Exercises
**1)** Return the stretch of the passage on Ramayana temples from "The main Ramayana" through "in the Kovil.", word for word.
**2)** Resume the passage on Ramayana temples in Sri Lanka, picking up after its last sentence.

Selected excerpt
· · · · ·
The main Ramayana temples are flourishing. The Mandalabiseka religious ceremony of the Seetha Amman Kovil of Nuwara Eliya was held in 2024 with the participation of hundreds of local and foreign devotees. The ceremonies commenced with a procession carrying the offerings and statues of Rama, Seetha, Lakshmana and Hanuman, Prior to this Mandalabiseka festival, the Kumbhabhisheka festival, which is held every eight years, was held at Seetha Amman Kovil in Nuwara Eliya on May , with the participation of Hindu devotees from many countries including India and Nepal. A special stone pillar was brought to Sri Lanka from the Rama Temple in Ayodhya to place in the Seetha Amman Kovil.  A stone plaque brought from Janakpur, Nepal, birthplace of Goddess Seetha, was placed in the Kovil.
· · · · ·
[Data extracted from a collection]

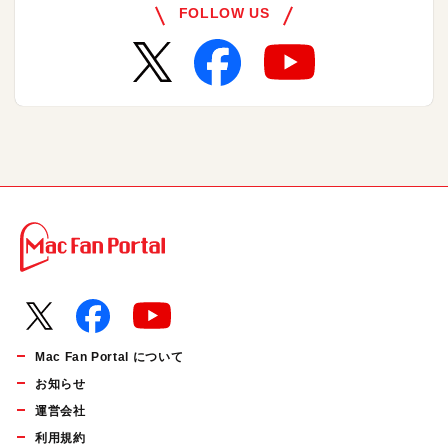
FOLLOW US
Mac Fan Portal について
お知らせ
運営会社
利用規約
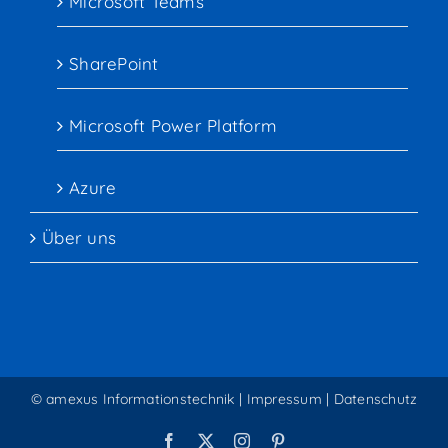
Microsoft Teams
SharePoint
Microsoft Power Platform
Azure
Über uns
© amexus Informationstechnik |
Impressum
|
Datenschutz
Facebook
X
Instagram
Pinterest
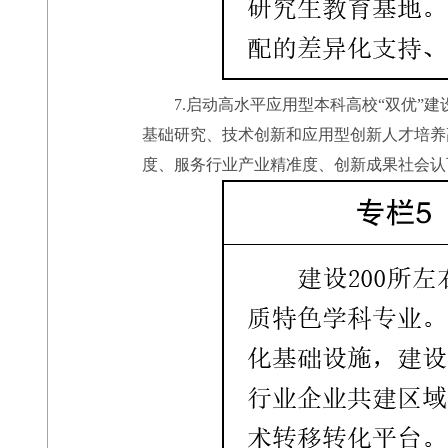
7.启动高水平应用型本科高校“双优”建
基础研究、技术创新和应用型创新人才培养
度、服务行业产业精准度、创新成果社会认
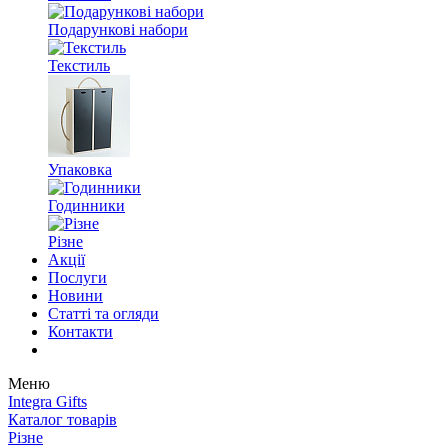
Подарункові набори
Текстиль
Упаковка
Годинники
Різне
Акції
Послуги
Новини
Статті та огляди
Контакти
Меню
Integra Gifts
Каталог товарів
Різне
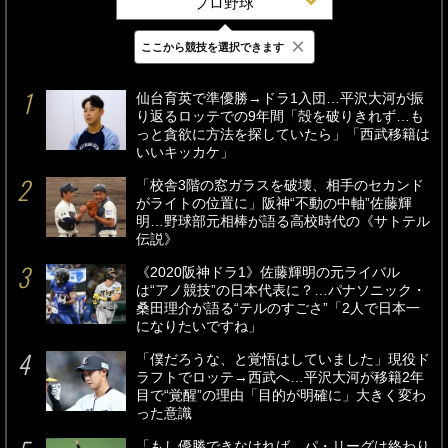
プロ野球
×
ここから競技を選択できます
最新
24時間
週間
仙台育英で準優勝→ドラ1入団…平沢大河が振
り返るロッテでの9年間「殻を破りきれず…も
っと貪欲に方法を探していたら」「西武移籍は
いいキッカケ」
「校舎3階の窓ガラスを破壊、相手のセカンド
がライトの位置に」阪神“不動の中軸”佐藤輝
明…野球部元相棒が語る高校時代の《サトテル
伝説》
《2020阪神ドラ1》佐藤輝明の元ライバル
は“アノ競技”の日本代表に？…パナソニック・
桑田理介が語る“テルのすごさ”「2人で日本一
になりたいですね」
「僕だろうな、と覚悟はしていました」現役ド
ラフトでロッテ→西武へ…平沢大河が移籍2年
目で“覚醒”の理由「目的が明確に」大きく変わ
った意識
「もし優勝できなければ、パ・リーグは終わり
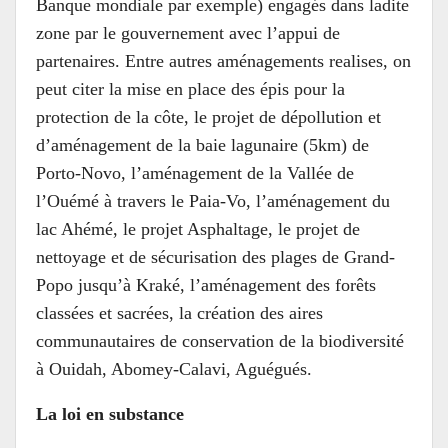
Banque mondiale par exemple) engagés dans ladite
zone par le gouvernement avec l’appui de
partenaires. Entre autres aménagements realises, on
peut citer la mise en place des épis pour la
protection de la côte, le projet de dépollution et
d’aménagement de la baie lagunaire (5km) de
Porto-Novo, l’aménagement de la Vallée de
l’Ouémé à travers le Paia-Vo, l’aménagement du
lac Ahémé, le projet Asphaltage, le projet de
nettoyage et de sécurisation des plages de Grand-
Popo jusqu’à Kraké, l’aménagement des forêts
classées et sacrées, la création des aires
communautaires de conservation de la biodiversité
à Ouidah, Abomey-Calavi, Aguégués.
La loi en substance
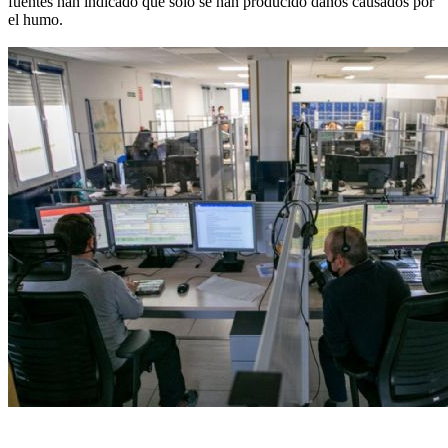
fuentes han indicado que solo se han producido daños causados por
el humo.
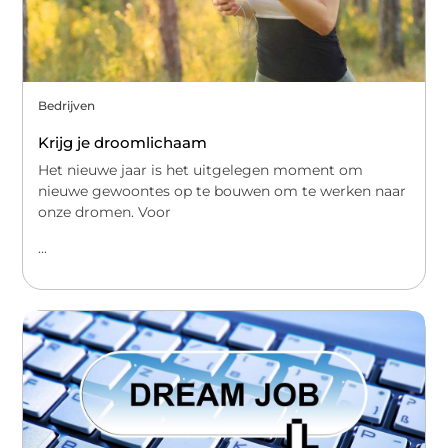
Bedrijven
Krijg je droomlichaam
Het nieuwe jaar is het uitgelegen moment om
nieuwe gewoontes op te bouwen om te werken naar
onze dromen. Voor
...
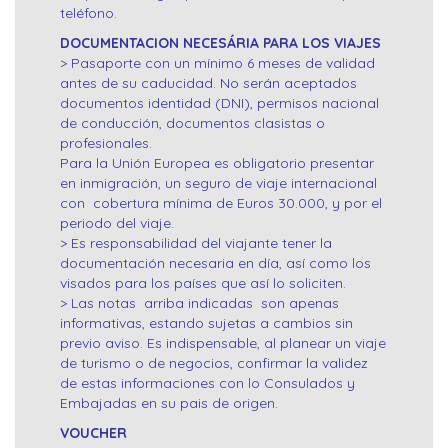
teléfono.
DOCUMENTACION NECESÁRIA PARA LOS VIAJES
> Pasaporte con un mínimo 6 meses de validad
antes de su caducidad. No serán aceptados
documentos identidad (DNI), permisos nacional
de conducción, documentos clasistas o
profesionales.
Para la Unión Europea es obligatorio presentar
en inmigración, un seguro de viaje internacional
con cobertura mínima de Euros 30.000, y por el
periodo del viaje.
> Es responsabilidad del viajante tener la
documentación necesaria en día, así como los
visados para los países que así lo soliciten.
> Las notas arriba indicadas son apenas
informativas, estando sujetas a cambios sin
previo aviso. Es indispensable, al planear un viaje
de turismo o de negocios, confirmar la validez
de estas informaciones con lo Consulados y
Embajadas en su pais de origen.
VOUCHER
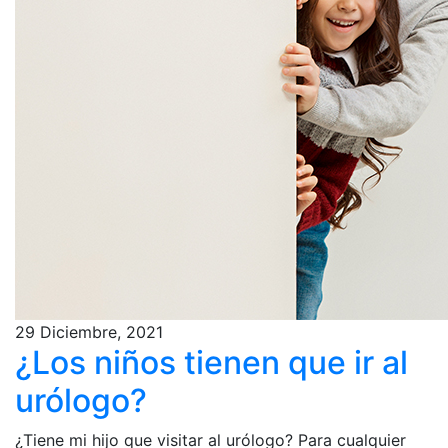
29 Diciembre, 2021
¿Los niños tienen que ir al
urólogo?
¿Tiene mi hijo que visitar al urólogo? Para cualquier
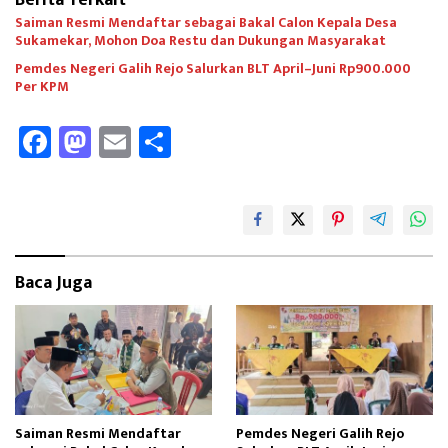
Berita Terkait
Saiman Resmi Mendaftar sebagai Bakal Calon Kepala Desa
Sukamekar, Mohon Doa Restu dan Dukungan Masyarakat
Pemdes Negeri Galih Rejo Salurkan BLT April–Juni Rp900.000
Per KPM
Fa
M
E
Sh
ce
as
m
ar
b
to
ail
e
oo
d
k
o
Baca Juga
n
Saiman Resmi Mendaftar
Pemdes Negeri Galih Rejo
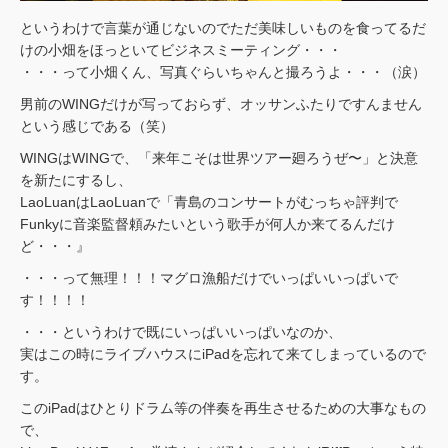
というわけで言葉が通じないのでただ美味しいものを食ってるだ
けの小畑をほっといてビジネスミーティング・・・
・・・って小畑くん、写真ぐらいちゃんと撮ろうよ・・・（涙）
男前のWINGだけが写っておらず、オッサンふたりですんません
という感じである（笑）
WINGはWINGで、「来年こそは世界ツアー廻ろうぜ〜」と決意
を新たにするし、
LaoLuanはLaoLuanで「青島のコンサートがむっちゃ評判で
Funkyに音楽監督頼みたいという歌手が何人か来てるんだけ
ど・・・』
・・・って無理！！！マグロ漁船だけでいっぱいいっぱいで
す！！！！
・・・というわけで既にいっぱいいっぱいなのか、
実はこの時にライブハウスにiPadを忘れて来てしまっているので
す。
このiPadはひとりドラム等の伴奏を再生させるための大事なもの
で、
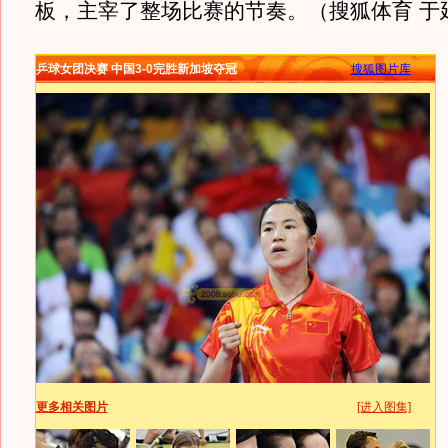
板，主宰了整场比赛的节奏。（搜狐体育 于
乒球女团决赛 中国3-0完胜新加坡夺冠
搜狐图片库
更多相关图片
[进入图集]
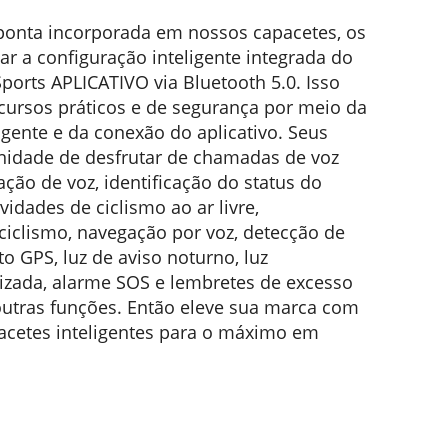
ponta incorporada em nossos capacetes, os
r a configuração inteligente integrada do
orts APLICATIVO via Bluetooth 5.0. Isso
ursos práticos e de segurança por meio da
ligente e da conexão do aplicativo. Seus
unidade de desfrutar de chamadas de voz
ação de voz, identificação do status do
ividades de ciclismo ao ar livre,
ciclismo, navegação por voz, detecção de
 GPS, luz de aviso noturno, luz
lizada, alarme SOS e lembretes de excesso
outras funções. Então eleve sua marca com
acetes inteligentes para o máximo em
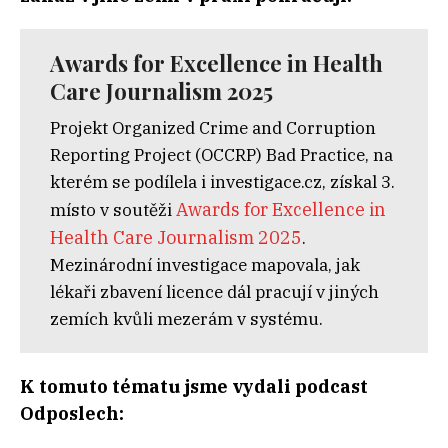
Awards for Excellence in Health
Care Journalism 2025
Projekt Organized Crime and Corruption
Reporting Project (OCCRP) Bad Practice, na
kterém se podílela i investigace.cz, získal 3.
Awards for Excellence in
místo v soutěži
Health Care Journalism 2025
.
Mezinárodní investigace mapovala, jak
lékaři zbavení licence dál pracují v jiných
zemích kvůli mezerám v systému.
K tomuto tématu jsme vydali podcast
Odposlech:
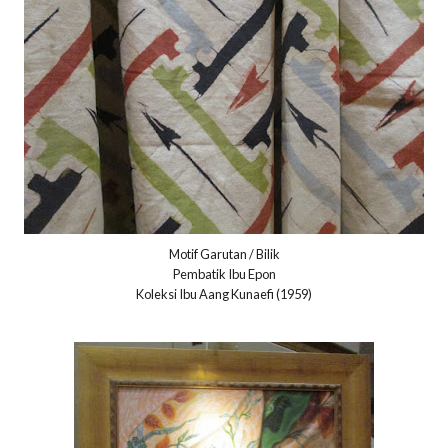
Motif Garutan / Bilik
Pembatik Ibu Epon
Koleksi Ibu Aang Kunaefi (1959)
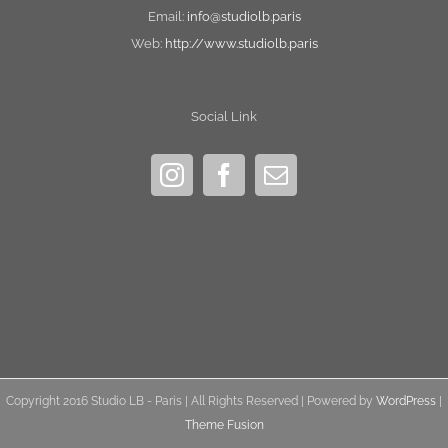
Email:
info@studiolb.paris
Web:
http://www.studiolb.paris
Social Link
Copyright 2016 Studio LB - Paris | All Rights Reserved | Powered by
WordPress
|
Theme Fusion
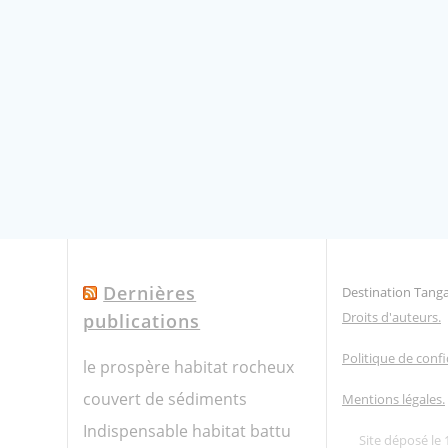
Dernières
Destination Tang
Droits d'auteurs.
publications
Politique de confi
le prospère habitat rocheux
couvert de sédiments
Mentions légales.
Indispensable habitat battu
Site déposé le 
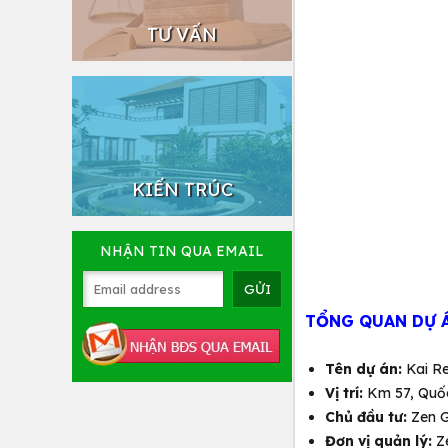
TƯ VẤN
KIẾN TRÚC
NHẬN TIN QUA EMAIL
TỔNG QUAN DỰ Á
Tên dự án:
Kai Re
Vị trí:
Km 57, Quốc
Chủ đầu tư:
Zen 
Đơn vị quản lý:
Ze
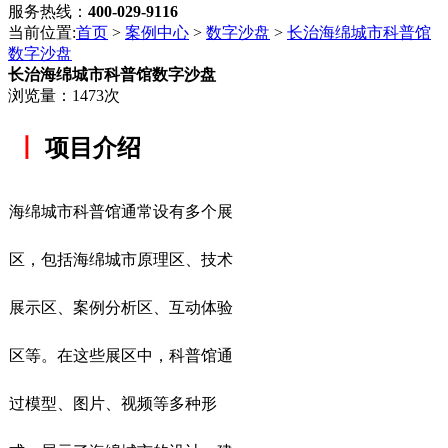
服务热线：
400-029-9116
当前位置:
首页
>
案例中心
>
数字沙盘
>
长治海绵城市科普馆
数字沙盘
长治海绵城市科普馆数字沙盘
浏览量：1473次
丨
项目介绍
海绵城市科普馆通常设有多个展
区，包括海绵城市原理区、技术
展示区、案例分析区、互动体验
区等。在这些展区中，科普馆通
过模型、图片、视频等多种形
· · · · ·
Your responses
**1)**
The main Ramayana temples are flourishing. The Mandalabiseka religious ceremony of the Seetha Amman Kovil of Nuwara Eliya was held in 2024 with the participation of hundreds of local and foreign devotees. The ceremonies commenced with a procession carrying the offerings and statues of Rama, Seetha, Lakshmana and Hanuman, Prior to this Mandalabiseka festival, the Kumbhabhisheka festival, which is held every eight years, was held at Seetha Amman Kovil in Nuwara Eliya on May , with the participation of Hindu devotees from many countries including India and Nepal. A special stone pillar was brought to Sri Lanka from the Rama Temple in Ayodhya to place in the Seetha Amman Kovil.  A stone plaque brought from Janakpur, Nepal, birthplace of Goddess Seetha, was placed in the Kovil.

**2)**
Holy Hanuman temple at Wavendon Ramboda hills by Chinmaya missions of India. There were large crowds at its first anniversary, in 2002 with thousands of devotees drawn mainly from the plantations sector, the procession went with the statue of Holy Hanuman to Sita Amman Temple at Seetha eliya, where Hindu poojas were held.

The Ramayana trail project is sailing along nicely, with several ‘inaugurations’, many tour groups and varying itineraries. Agitation about Ramayan trail seems to have died down.  But the agitation probably helped to halt the use of the Ramayana trail for political purposes.  (Continued)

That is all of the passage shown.